Como repercussão direta, os processos que estavam sobrestados — com análise suspensa à espera do desfecho dessa arguição — poderão agora voltar à pauta e ser apreciados individualmente, sem impacto automático decorrente desse julgamento específico.
O presidente da Força Invicta, Major PM Igor Rocha, acompanhou a sessão presencialmente, ao lado de associados, reforçando a defesa institucional desse interesse e o acompanhamento direto das decisões que afetam a carreira dos militares estaduais.
A Força Invicta segue concentrando todos os seus esforços na defesa dos associados, na busca por um processo promocional mais justo, transparente e ancorado em critérios objetivos. A entidade reafirma a necessidade de que o ranking estabelecido na lista de acesso por merecimento seja rigorosamente respeitado dentro do número de vagas previsto para esse critério, de modo que o preenchimento ocorra do primeiro ao último militar que efetivamente faça jus à promoção.
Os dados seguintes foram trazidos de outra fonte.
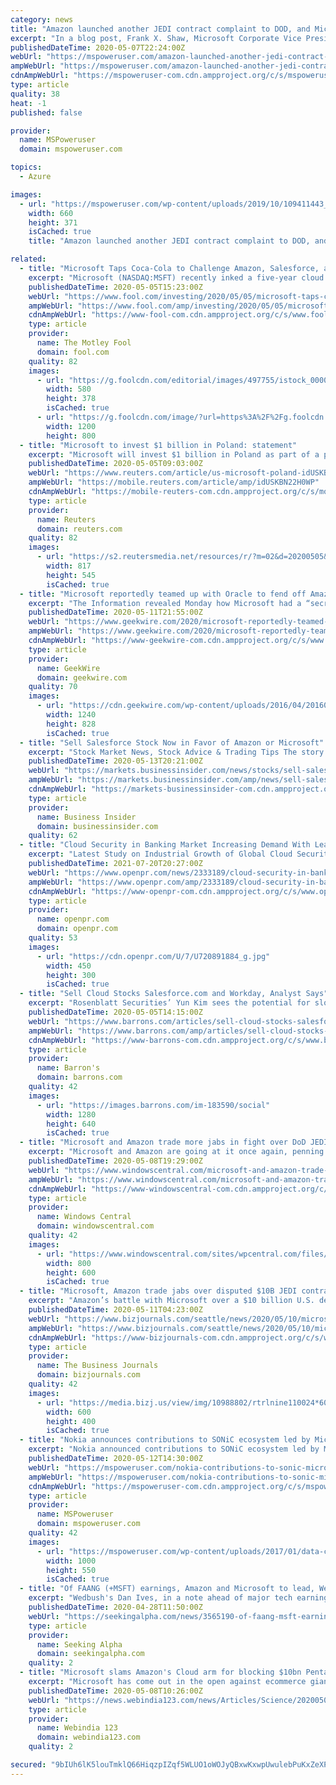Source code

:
 ```yaml
---
category: news
title: "Amazon launched another JEDI contract complaint to DOD, and Microsoft responds"
excerpt: "In a blog post, Frank X. Shaw, Microsoft Corporate Vice President, Communications, revealed that Amazon has launched another bid to prevent Microsoft from fulfilling the Pentagon’s JEDI contract, which would update the Department of Defences’s IT services to a modern cloud-based back-end."
publishedDateTime: 2020-05-07T22:24:00Z
webUrl: "https://mspoweruser.com/amazon-launched-another-jedi-contract-complaint-to-dod-and-microsoft-responds/"
ampWebUrl: "https://mspoweruser.com/amazon-launched-another-jedi-contract-complaint-to-dod-and-microsoft-responds/amp/"
cdnAmpWebUrl: "https://mspoweruser-com.cdn.ampproject.org/c/s/mspoweruser.com/amazon-launched-another-jedi-contract-complaint-to-dod-and-microsoft-responds/amp/"
type: article
quality: 38
heat: -1
published: false

provider:
  name: MSPoweruser
  domain: mspoweruser.com

topics:
  - Azure

images:
  - url: "https://mspoweruser.com/wp-content/uploads/2019/10/109411443_gettyimages-853699560.jpg"
    width: 660
    height: 371
    isCached: true
    title: "Amazon launched another JEDI contract complaint to DOD, and Microsoft responds"

related:
  - title: "Microsoft Taps Coca-Cola to Challenge Amazon, Salesforce, and Slack"
    excerpt: "Microsoft (NASDAQ:MSFT) recently inked a five-year cloud deal with Coca-Cola (NYSE:KO), in which the beverage maker will standardize its business operations with Microsoft's Azure, Dynamics 365, and Microsoft 365 services."
    publishedDateTime: 2020-05-05T15:23:00Z
    webUrl: "https://www.fool.com/investing/2020/05/05/microsoft-taps-coca-cola-challenge-amazon-slack.aspx"
    ampWebUrl: "https://www.fool.com/amp/investing/2020/05/05/microsoft-taps-coca-cola-challenge-amazon-slack.aspx"
    cdnAmpWebUrl: "https://www-fool-com.cdn.ampproject.org/c/s/www.fool.com/amp/investing/2020/05/05/microsoft-taps-coca-cola-challenge-amazon-slack.aspx"
    type: article
    provider:
      name: The Motley Fool
      domain: fool.com
    quality: 82
    images:
      - url: "https://g.foolcdn.com/editorial/images/497755/istock_000016851885_large_large.jpg"
        width: 580
        height: 378
        isCached: true
      - url: "https://g.foolcdn.com/image/?url=https%3A%2F%2Fg.foolcdn.com%2Feditorial%2Fimages%2F571626%2Fcoca-cola-store-orlando-plate.jpg&w=1200&op=resize"
        width: 1200
        height: 800
  - title: "Microsoft to invest $1 billion in Poland: statement"
    excerpt: "Microsoft will invest $1 billion in Poland as part of a plan that will involve opening a data centre in the country to provide cloud services to businesses and government institutions, the company said in a statement on Tuesday."
    publishedDateTime: 2020-05-05T09:03:00Z
    webUrl: "https://www.reuters.com/article/us-microsoft-poland-idUSKBN22H0WP"
    ampWebUrl: "https://mobile.reuters.com/article/amp/idUSKBN22H0WP"
    cdnAmpWebUrl: "https://mobile-reuters-com.cdn.ampproject.org/c/s/mobile.reuters.com/article/amp/idUSKBN22H0WP"
    type: article
    provider:
      name: Reuters
      domain: reuters.com
    quality: 82
    images:
      - url: "https://s2.reutersmedia.net/resources/r/?m=02&d=20200505&t=2&i=1517499643&w=&fh=545px&fw=&ll=&pl=&sq=&r=LYNXMPEG440IH"
        width: 817
        height: 545
        isCached: true
  - title: "Microsoft reportedly teamed up with Oracle to fend off Amazon for the Pentagon’s JEDI contract"
    excerpt: "The Information revealed Monday how Microsoft had a “secret alley” — Oracle — to help land the coveted Joint Enterprise Defense Infrastructure contract, a $10 billion Pentagon project that"
    publishedDateTime: 2020-05-11T21:55:00Z
    webUrl: "https://www.geekwire.com/2020/microsoft-reportedly-teamed-oracle-fend-off-amazon-pentagons-jedi-contract/"
    ampWebUrl: "https://www.geekwire.com/2020/microsoft-reportedly-teamed-oracle-fend-off-amazon-pentagons-jedi-contract/amp/"
    cdnAmpWebUrl: "https://www-geekwire-com.cdn.ampproject.org/c/s/www.geekwire.com/2020/microsoft-reportedly-teamed-oracle-fend-off-amazon-pentagons-jedi-contract/amp/"
    type: article
    provider:
      name: GeekWire
      domain: geekwire.com
    quality: 70
    images:
      - url: "https://cdn.geekwire.com/wp-content/uploads/2016/04/20160404_Envision_07-1240x828.jpg"
        width: 1240
        height: 828
        isCached: true
  - title: "Sell Salesforce Stock Now in Favor of Amazon or Microsoft"
    excerpt: "Stock Market News, Stock Advice & Trading Tips The story with Salesforce (NYSE:CRM) isn’t all bad. The company has"
    publishedDateTime: 2020-05-13T20:21:00Z
    webUrl: "https://markets.businessinsider.com/news/stocks/sell-salesforce-crm-stock-coronavirus-growth-1029199270"
    ampWebUrl: "https://markets.businessinsider.com/amp/news/sell-salesforce-crm-stock-coronavirus-growth-1029199270"
    cdnAmpWebUrl: "https://markets-businessinsider-com.cdn.ampproject.org/c/s/markets.businessinsider.com/amp/news/sell-salesforce-crm-stock-coronavirus-growth-1029199270"
    type: article
    provider:
      name: Business Insider
      domain: businessinsider.com
    quality: 62
  - title: "Cloud Security in Banking Market Increasing Demand With Leading Players Microsoft Azure, Trend Micro, Salesforce"
    excerpt: "Latest Study on Industrial Growth of Global Cloud Security in Banking Market 2021 2027 A detailed study accumulated to offer Latest insights about acute features of the Cloud Security in Banking market The report contains different market predictions related to"
    publishedDateTime: 2021-07-20T20:27:00Z
    webUrl: "https://www.openpr.com/news/2333189/cloud-security-in-banking-market-increasing-demand-with-leading"
    ampWebUrl: "https://www.openpr.com/amp/2333189/cloud-security-in-banking-market-increasing-demand-with-leading"
    cdnAmpWebUrl: "https://www-openpr-com.cdn.ampproject.org/c/s/www.openpr.com/amp/2333189/cloud-security-in-banking-market-increasing-demand-with-leading"
    type: article
    provider:
      name: openpr.com
      domain: openpr.com
    quality: 53
    images:
      - url: "https://cdn.openpr.com/U/7/U720891884_g.jpg"
        width: 450
        height: 300
        isCached: true
  - title: "Sell Cloud Stocks Salesforce.com and Workday, Analyst Says"
    excerpt: "Rosenblatt Securities’ Yun Kim sees the potential for slower-than-consensus revenue growth ahead, which he fears could trigger multiple compression for both stocks."
    publishedDateTime: 2020-05-05T14:15:00Z
    webUrl: "https://www.barrons.com/articles/sell-cloud-stocks-salesforce-com-and-workday-analyst-says-51588688149"
    ampWebUrl: "https://www.barrons.com/amp/articles/sell-cloud-stocks-salesforce-com-and-workday-analyst-says-51588688149"
    cdnAmpWebUrl: "https://www-barrons-com.cdn.ampproject.org/c/s/www.barrons.com/amp/articles/sell-cloud-stocks-salesforce-com-and-workday-analyst-says-51588688149"
    type: article
    provider:
      name: Barron's
      domain: barrons.com
    quality: 42
    images:
      - url: "https://images.barrons.com/im-183590/social"
        width: 1280
        height: 640
        isCached: true
  - title: "Microsoft and Amazon trade more jabs in fight over DoD JEDI contract"
    excerpt: "Microsoft and Amazon are going at it once again, penning heated blog posts in the fight over the Department of Defense's JEDI contract award. While Microsoft accuses Amazon of stalling the process in a \"force a re-do,"
    publishedDateTime: 2020-05-08T19:29:00Z
    webUrl: "https://www.windowscentral.com/microsoft-and-amazon-trade-more-jabs-fight-over-dod-jedi-contract"
    ampWebUrl: "https://www.windowscentral.com/microsoft-and-amazon-trade-more-jabs-fight-over-dod-jedi-contract?amp"
    cdnAmpWebUrl: "https://www-windowscentral-com.cdn.ampproject.org/c/s/www.windowscentral.com/microsoft-and-amazon-trade-more-jabs-fight-over-dod-jedi-contract?amp"
    type: article
    provider:
      name: Windows Central
      domain: windowscentral.com
    quality: 42
    images:
      - url: "https://www.windowscentral.com/sites/wpcentral.com/files/styles/large/public/field/image/2017/09/microsoft-logo-2017-ignite2.jpg?itok=c3ocGDNm"
        width: 800
        height: 600
        isCached: true
  - title: "Microsoft, Amazon trade jabs over disputed $10B JEDI contract"
    excerpt: "Amazon’s battle with Microsoft over a $10 billion U.S. defense department cloud computing contract has gone from the courtroom to the web. In dueling blog posts peppered with harsh jabs and pointed rhetoric,"
    publishedDateTime: 2020-05-11T04:23:00Z
    webUrl: "https://www.bizjournals.com/seattle/news/2020/05/10/microsoft-amazon-trade-jabs-over-jedi-contract.html"
    ampWebUrl: "https://www.bizjournals.com/seattle/news/2020/05/10/microsoft-amazon-trade-jabs-over-jedi-contract.amp.html"
    cdnAmpWebUrl: "https://www-bizjournals-com.cdn.ampproject.org/c/s/www.bizjournals.com/seattle/news/2020/05/10/microsoft-amazon-trade-jabs-over-jedi-contract.amp.html"
    type: article
    provider:
      name: The Business Journals
      domain: bizjournals.com
    quality: 42
    images:
      - url: "https://media.bizj.us/view/img/10988802/rtrlnine110024*600xx4350-2900-100-0.jpg"
        width: 600
        height: 400
        isCached: true
  - title: "Nokia announces contributions to SONiC ecosystem led by Microsoft"
    excerpt: "Nokia announced contributions to SONiC ecosystem led by Microsoft. Nokia has now developed a chassis-based SONiC implementation focused on the requirements of high capacity data centers."
    publishedDateTime: 2020-05-12T14:30:00Z
    webUrl: "https://mspoweruser.com/nokia-contributions-to-sonic-microsoft/"
    ampWebUrl: "https://mspoweruser.com/nokia-contributions-to-sonic-microsoft/amp/"
    cdnAmpWebUrl: "https://mspoweruser-com.cdn.ampproject.org/c/s/mspoweruser.com/nokia-contributions-to-sonic-microsoft/amp/"
    type: article
    provider:
      name: MSPoweruser
      domain: mspoweruser.com
    quality: 42
    images:
      - url: "https://mspoweruser.com/wp-content/uploads/2017/01/data-centers.jpg"
        width: 1000
        height: 550
        isCached: true
  - title: "Of FAANG (+MSFT) earnings, Amazon and Microsoft to lead, Wedbush says"
    excerpt: "Wedbush's Dan Ives, in a note ahead of major tech earnings this week, wrote that during this Covid-19 storm, big tech and work-from-home names will be among the safest stocks during this \"pivotal&"
    publishedDateTime: 2020-04-28T11:50:00Z
    webUrl: "https://seekingalpha.com/news/3565190-of-faang-msft-earnings-amazon-and-microsoft-to-lead-wedbush-says"
    type: article
    provider:
      name: Seeking Alpha
      domain: seekingalpha.com
    quality: 2
  - title: "Microsoft slams Amazon's Cloud arm for blocking $10bn Pentagon project"
    excerpt: "Microsoft has come out in the open against ecommerce giant Amazon's Cloud arm, slamming Amazon Web Services (AWS) for once again challenging the US government's decision to award $10 billion Pentagon Cloud project to Satya Nadella-run enterprise - this time out of view from the public and directly with the US Department of Defense (DoD)."
    publishedDateTime: 2020-05-08T10:26:00Z
    webUrl: "https://news.webindia123.com/news/Articles/Science/20200508/3554531.html"
    type: article
    provider:
      name: Webindia 123
      domain: webindia123.com
    quality: 2

secured: "9bIUh6lK5louTmklQ66HiqzpIZqf5WLUO1oWOJyQBxwKxwpUwulebPuKxZeXPp8PtFq5eBvwRVcjMNB3Gj+ekEAWck1/A1LSWfQ1y3N6ynCVVABZAcYUybiwTS+Xt62LqVTwn0h2BV8V5Wa0ZGEp3BQtJ8ZcBQuv/bqfbv4R6eRYhbzOwgkLOjfLxLwA5kE0xenXjQwxrsHF1QcpiIiV1JUaql/LEdss0hAsrRGYixWJEkdMHckmJJKkdejGPW5mgacaTogBXVeqCDnDShXOw9zVi/KxlTCxge6HxemP4T9gNKQ0Byn9+PNX6zZdJHjsXSa5sn3zTYDLtNgEia0pQTkf+q2UfxKTuh/WKL9Ij6tNfw6fRxxSMkXTE6FRqDAMsc20dLdapJXOpP8Wfh6mYXzS9nKjQz3fmLv9taStN8fLjw2jlgHg0Mg8AXNLR7KNaOdY9YTsjmnDmO0hXdsn0hSX3P38KlmG5poR3hmn4jE=;J3s4Ba/V6ftf8jijPxxSRQ=="
---
```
Esse modelo, já adotado nas Forças Armadas e em outras instituições militares estaduais, garante previsibilidade, segurança jurídica e permite que o profissional planeje sua carreira com base em regras claras, em consonância com a Lei Orgânica Nacional e com a valorização do mérito objetivo.
A Força Invicta permanece acompanhando de perto todos os processos relacionados ao tema, inclusive a ação civil pública proposta pelo Ministério Público do Estado da Bahia, após provocação da própria associação, que discute a observância dos critérios objetivos e o dever de transparência nos procedimentos promocionais.